Schließlich stellte Jaina ihre Tasse beiseite und blickte die beiden Gnome an. „Eure Tochter“, begann sie, „ist eine gute Schülerin. Nein“, korrigierte sie sich dann, „eine ausgezeichnete Schülerin sogar. Jeden Tag beeindruckt sie mich mehr, und ich bin sicher, eines Tages, wenn ihre Ausbildung abgeschlossen ist, wird sie die ganze Welt beeindrucken. Viele Lehrlinge haben das Potenzial, aber längst nicht alle können es auch ausschöpfen.“

Das Ehepaar Funkenleuchter strahlte förmlich, dann blickten die beiden einander an und schlossen die Hände fest um die des anderen. „Sie ist unser einziges Kind, müsst Ihr wissen“, erklärte Pakke. „Ich bin sicher, es ist Euch nicht aufgefallen, aber ich werde allmählich alt.“ Dies sagte er mit einem Funkeln in den Augen; der lange weiße Bart war nicht zu übersehen. „Jaxi und ich hatten die Hoffnung auf ein Kind schon aufgegeben. Kinndy ist unser kleines Wunder.“

„Wir machen uns zwar Sorgen um sie, weil sie so weit entfernt in Theramore ist“, fügte Jaxi hinzu, „aber wir freuen uns, dass sie uns so häufig besuchen kommt.“

„Mich freut es auch“, meinte Jaina. „Wenn ich daran denke, dass sie jedes Mal einige Eurer gebackenen Köstlichkeiten mitbringt, würde ich sie am liebsten jeden Tag hierherschicken! Es ist wirklich eine Schande, dass ich sie nicht immer entbehren kann.“

Da mussten sie alle lachen. Die Atmosphäre in dem heimeligen, altmodisch eingerichteten Raum mit dem knisternden Kaminfeuer war so fröhlich, dass Jaina einen Augenblick lang von dem Gedanken an die Gefahr befreit war, die Theramore drohte. Sie wünschte sich, es könnte immer so einfach sein.

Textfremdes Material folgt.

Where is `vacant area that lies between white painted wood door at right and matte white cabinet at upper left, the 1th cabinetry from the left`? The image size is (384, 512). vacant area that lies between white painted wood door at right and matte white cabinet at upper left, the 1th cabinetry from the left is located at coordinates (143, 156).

„Oh, Lady Jaina“, sagte Jaxi. „Welche unglücklichen Gedanken machen Euch so traurig?“

Sie seufzte. Sosehr sie sich auch wünschte, dass die Situation eine andere wäre, diese guten Gnome hatten ein Recht darauf, zu wissen, in welcher Gefahr ihre Tochter schwebte.

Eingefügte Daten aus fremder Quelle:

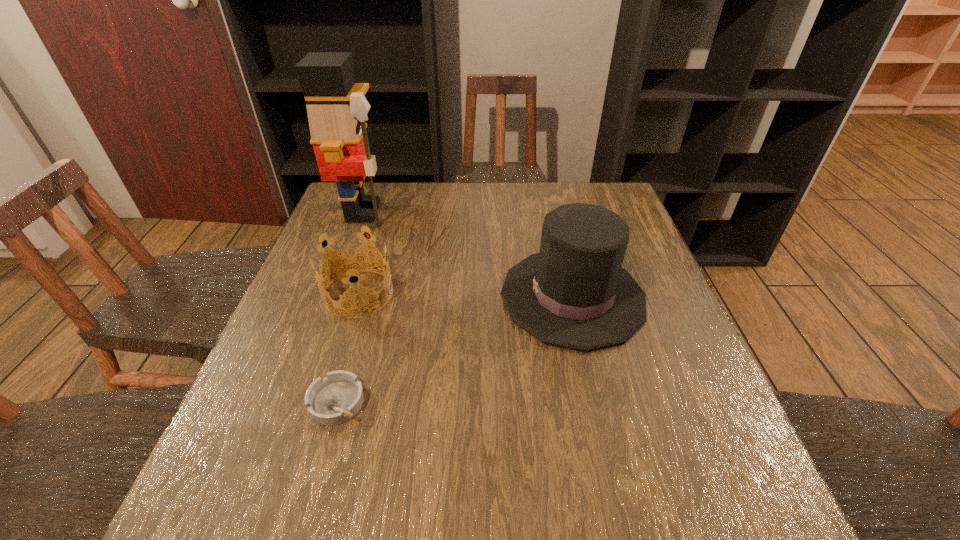
Image resolution: width=960 pixels, height=540 pixels. Find the location of `vacant area that lies between the crown and the dress hat`. vacant area that lies between the crown and the dress hat is located at coordinates (466, 295).

You are a GUI agent. You are given a task and a screenshot of the screen. Output one action in this format:
    pyautogui.click(x=<x>, y=<y>)
    Task: Click on the free space that is in between the ashtray and the dress hat
    This screenshot has width=960, height=540.
    Given the screenshot: What is the action you would take?
    pyautogui.click(x=455, y=349)

The image size is (960, 540). Find the location of `free space between the farthest object and the rightmost object`. free space between the farthest object and the rightmost object is located at coordinates (468, 254).

Select which object is the second closest to the nearest object. Please provide its 2D coordinates. Your answer should be formatted as a tuple, i.e. [(x, y)], where the tuple contains the x and y coordinates of a point satisfying the conditions above.

[(574, 293)]

This screenshot has width=960, height=540. I want to click on object that stands as the closest to the nearest object, so click(350, 263).

Locate an element on the screen. The image size is (960, 540). free spot that satisfies the following two spatial constraints: 1. in front of the tallest object holding the staff; 2. on the right side of the second shortest object is located at coordinates (334, 294).

Find the location of `free region that satisfies the following two spatial constraints: 1. in front of the nutcracker holding the staff; 2. on the left side of the nearest object`. free region that satisfies the following two spatial constraints: 1. in front of the nutcracker holding the staff; 2. on the left side of the nearest object is located at coordinates (294, 402).

Find the location of a particular element. vacant area in the image that satisfies the following two spatial constraints: 1. in front of the farthest object holding the staff; 2. on the right side of the crown is located at coordinates coord(334,294).

Find the location of a particular element. vacant space that satisfies the following two spatial constraints: 1. on the front side of the ashtray; 2. on the right side of the crown is located at coordinates (325, 402).

The height and width of the screenshot is (540, 960). I want to click on vacant space that satisfies the following two spatial constraints: 1. in front of the tallest object holding the staff; 2. on the back side of the crown, so click(x=334, y=294).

„Theramore braucht die Hilfe der Kirin Tor“, erklärte sie leise. „Um die Wahrheit zu sagen, es war sogar Kinndys Idee, hierherzukommen und um Unterstützung zu bitten. Mehr kann ich Euch leider nicht sagen, aber ich fürchte, ich werde mit leeren Händen nach Theramore zurückkehren.“

„Was für eine …“, setzte Jaxi zu einer Frage an, aber Pakke legte eine faltige Hand auf die ihre und drückte sie.

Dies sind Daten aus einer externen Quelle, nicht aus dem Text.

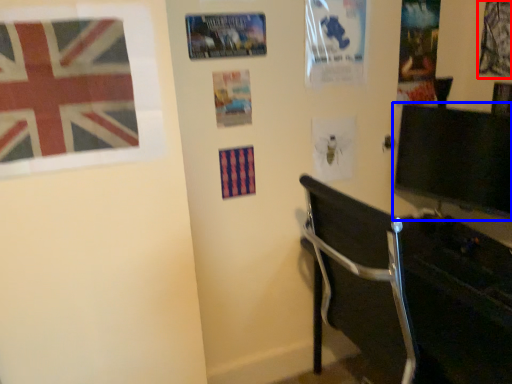
Question: Which point is further to the camera, poster page (highlighted by a red box) or computer monitor (highlighted by a blue box)?

Choices:
 (A) poster page
 (B) computer monitor

Answer: (A)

„Na, na. Lady Jaina scheint wichtige Dinge zu tun zu haben“, sagte er. „Wenn sie meint, sie könne es uns nicht sagen, dann will ich ihr das glauben.“

„Ich natürlich auch“, sagte Jaxi hastig. Ihre andere Hand glitt zu der ihres Mannes hinüber. „Es ist nur … ist Kinndy …“

„Kinndy hat unermüdlich gearbeitet, und ihre Hilfe ist von unschätzbarem Wert für mich“, versicherte ihr Jaina. „Ich gebe Euch mein Wort, ich werde sie beschützen, so gut ich nur kann. Schließlich“ – und sie versuchte, wieder unbesorgt zu klingen – „habe ich schon zu viel Zeit in ihre Ausbildung investiert. Es wäre doch eine Schande, wenn ich noch einmal von vorn anfangen müsste, mit einem Schüler, der ganz grün hinter den Ohren ist!“

„Macht Euch keine Sorgen wegen der Kirin Tor“, meinte Pakke, um sie aufzumuntern. „Sie würden Euch und Theramore nicht einfach so im Stich lassen. Sie werden das Richtige tun. Ihr werdet schon sehen!“

Sie drängten ihr noch eine Tasche mit mehreren eingepackten Kuchen auf und wünschten ihr zum Abschied herzlich alles Gute. Dabei waren sie so zuversichtlich und fröhlich, dass Jaina wieder Hoffnung schöpfte. Vielleicht – vielleicht würde sich diese Reise nach Dalaran ja doch noch auszahlen.